What is expected
Look below for the lines from the one with "vfov_deg: 0.7" to the one with "focal_mm: 194.6", and copy exactly those lines, both ends included.

[Dataset entries]
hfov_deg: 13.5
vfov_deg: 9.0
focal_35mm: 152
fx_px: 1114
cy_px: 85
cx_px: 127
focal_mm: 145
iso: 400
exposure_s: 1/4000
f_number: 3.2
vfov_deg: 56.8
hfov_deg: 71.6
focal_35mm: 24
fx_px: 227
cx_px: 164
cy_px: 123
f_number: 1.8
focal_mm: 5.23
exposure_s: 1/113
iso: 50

* * *

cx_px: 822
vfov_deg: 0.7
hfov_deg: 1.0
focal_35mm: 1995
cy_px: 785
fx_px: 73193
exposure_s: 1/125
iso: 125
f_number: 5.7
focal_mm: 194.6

...

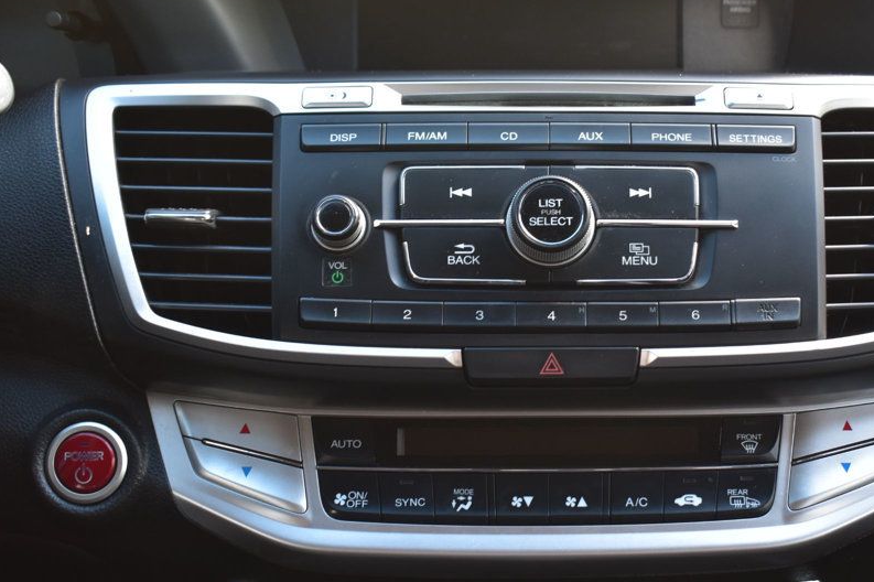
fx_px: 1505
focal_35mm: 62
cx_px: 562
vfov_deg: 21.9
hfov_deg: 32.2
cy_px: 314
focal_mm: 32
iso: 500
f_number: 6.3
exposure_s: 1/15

Reply
vfov_deg: 0.7
hfov_deg: 1.0
focal_35mm: 1995
cy_px: 785
fx_px: 73193
exposure_s: 1/125
iso: 125
f_number: 5.7
focal_mm: 194.6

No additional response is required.